Ama yine de, bu ifadenin Tomas’ın beyanının bir yanlış anlaması olduğuna dair açık belirtiler mevcuttur. Öncelikle, Tomas’ın İsa’ya “Rabbim ve Tanrım” olarak hitabının içeriğindeki net açıklama, İsa’nın, onu, doğru bir şekilde “gördüğü” ve “inandığı” için bereketlemiş olduğudur (Yuhanna 20:29). İkincisi, Tomas’ın, Mesih’in tanrılığına ilişkin ifadesi, İsa’nın öğrencilerinin, O’nun yaptığı mucizevi belirtileri görerek O’na duydukları inancın artmasını sağlayarak, Müjdeyi doruk noktasına ulaştırır (Yuhanna 2:11; 12:37). Üçüncüsü, Tomas’ın, Mesih’in tanrılığına ilişkin ikrarı Yuhanna Müjdesinde belirtilen aynı konu ile uyum içindedir; “Ne var ki yazılanlar, İsa’nın Tanrı’nın Oğlu Mesih olduğuna iman edesiniz ve iman ederek O’nun adı ile yaşama kavuşasınız diye yazılmıştır” (Yuhanna 20:31).
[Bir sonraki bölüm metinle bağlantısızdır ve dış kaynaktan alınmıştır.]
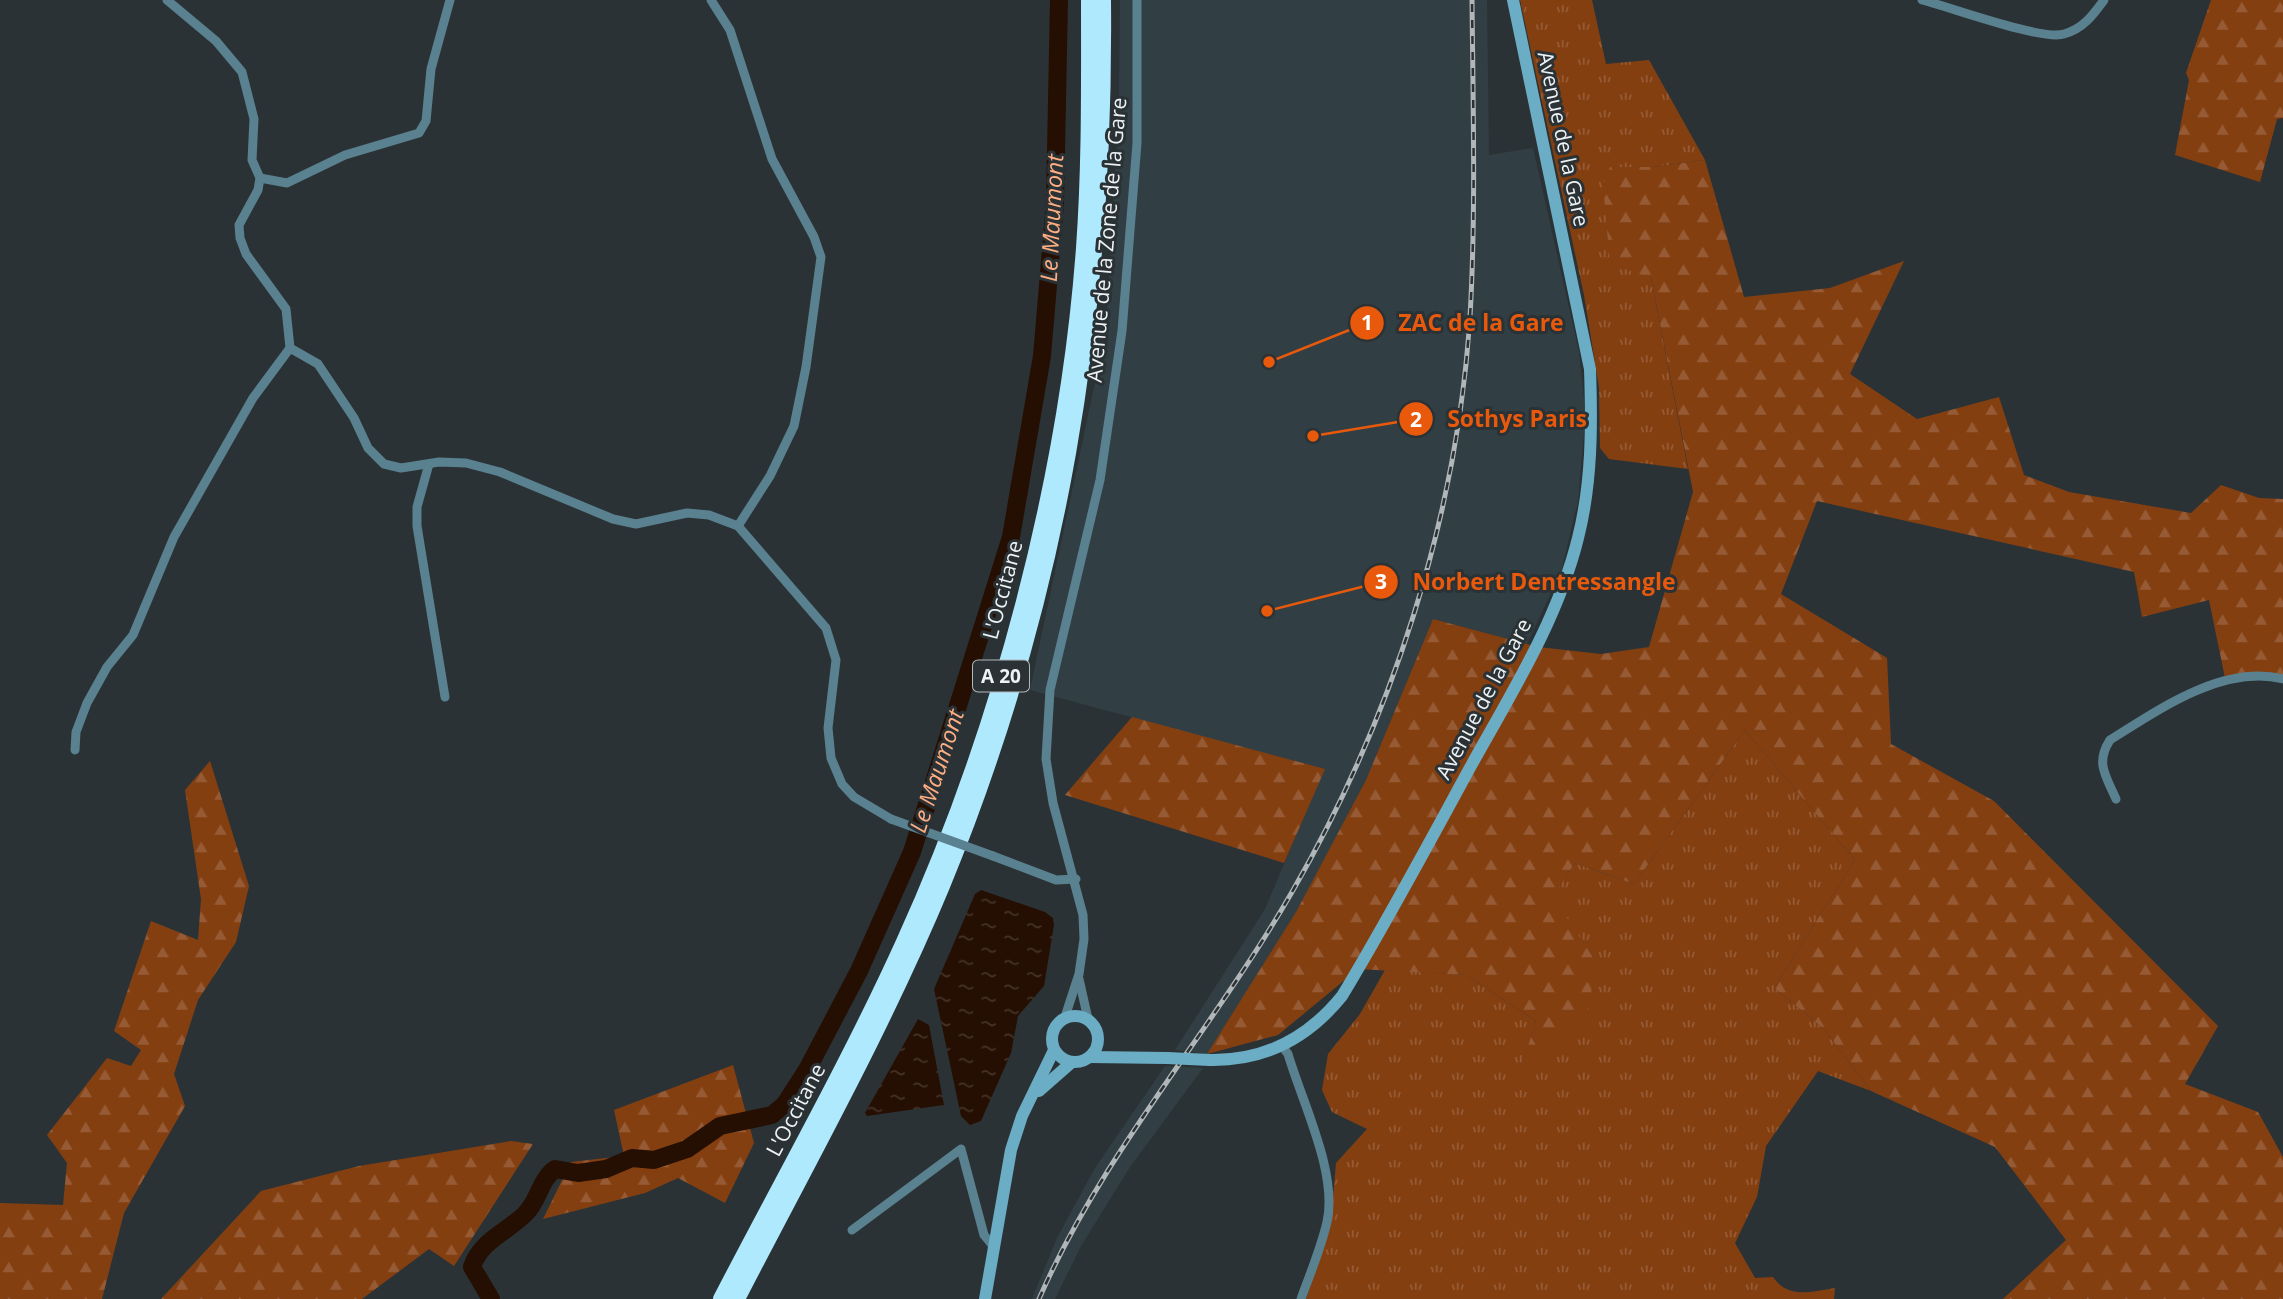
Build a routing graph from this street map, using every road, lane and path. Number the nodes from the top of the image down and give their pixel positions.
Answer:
1 (167, 0) edge
2 (450, 0) edge
3 (711, 0) edge
4 (1089, 0) edge
5 (1103, 0) edge
6 (1137, 0) edge
7 (1513, 0) edge
8 (1922, 0) edge
9 (2104, 0) edge
10 (260, 178) junction
11 (290, 348) junction
12 (429, 464) junction
13 (738, 526) junction
14 (2283, 679) edge
15 (445, 698) dead end
16 (75, 750) dead end
17 (2116, 799) dead end
18 (1076, 879) junction
19 (1079, 974) junction
20 (1065, 1017) junction
21 (1088, 1019) junction
22 (1098, 1038) junction
23 (1282, 1046) junction
24 (1054, 1050) junction
25 (1132, 1056) junction
26 (1090, 1057) junction
27 (1072, 1062) junction
28 (1034, 1096) junction
29 (852, 1230) dead end
30 (993, 1246) junction
31 (721, 1299) edge
32 (737, 1299) edge
33 (985, 1299) edge
34 (1301, 1299) edge

1 - 10 street
2 - 10 street
3 - 13 street
4 - 31 highway, L'Occitane / A 20
5 - 32 highway, L'Occitane / A 20
6 - 18 street, Avenue de la Zone de la Gare
7 - 23 street, Avenue de la Gare
8 - 9 street
10 - 11 street
11 - 12 street
11 - 16 street
12 - 13 street
12 - 15 street
13 - 18 street, bridge
14 - 17 street
18 - 19 street, Avenue de la Zone de la Gare
19 - 20 street, Avenue de la Zone de la Gare
19 - 21 street, Avenue de la Zone de la Gare
20 - 21 street
20 - 24 street
21 - 22 street
22 - 25 street
22 - 26 street
23 - 25 street, Avenue de la Gare, bridge
23 - 34 street
24 - 27 street
24 - 28 street
25 - 26 street, Avenue de la Gare
26 - 27 street
27 - 28 street
28 - 30 street
29 - 30 street
30 - 33 street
Tomas’ın, Mesih’in Tanrı olduğunu ifade ederken sevinç duyduğuna dair kuşku yoktur, ama bu ifadeyi anlamsız bir duygusal fevri söyleyiş düzeyine indirmek, hem bölümün ana fikrini kaçırmak hem de İsa’nın, Tomas’ı küfrettiği (örneğin, Tanrı’nın adını boş yere kullanmak) için bereketlediğini iddia etmek ile aynı anlama gelir.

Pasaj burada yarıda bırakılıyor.